------ DATASET RECORDS

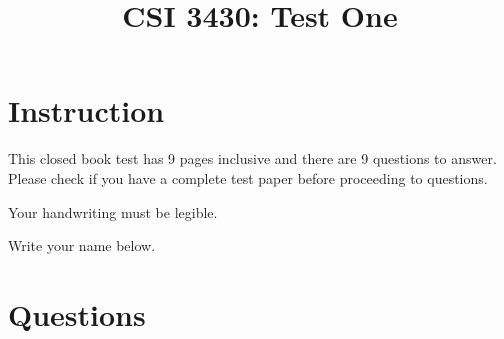 \documentclass{article}
\begin{document}
\title{CSI 3430: Test One}

\date{}

\maketitle

\section*{Instruction}

This closed book test has 9 pages inclusive and there are 9 questions to answer. Please check if you
have a complete test paper before proceeding to questions.
\vspace{2pc}

 \noindent
Your handwriting must be legible. \vspace{2pc}

\noindent Write your name below. \vspace{2pc}



\pagebreak

\section*{Questions}
\end{document}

------------

EXERCISE AIM:
You need to restate all of the entries above exactly and leave the pictures behind.

RESULT OF THIS EXERCISE:
 \documentclass{article}
\begin{document}
\title{CSI 3430: Test One}

\date{}

\maketitle

\section*{Instruction}

This closed book test has 9 pages inclusive and there are 9 questions to answer. Please check if you
have a complete test paper before proceeding to questions.
\vspace{2pc}

 \noindent
Your handwriting must be legible. \vspace{2pc}

\noindent Write your name below. \vspace{2pc}



\pagebreak

\section*{Questions}
\end{document}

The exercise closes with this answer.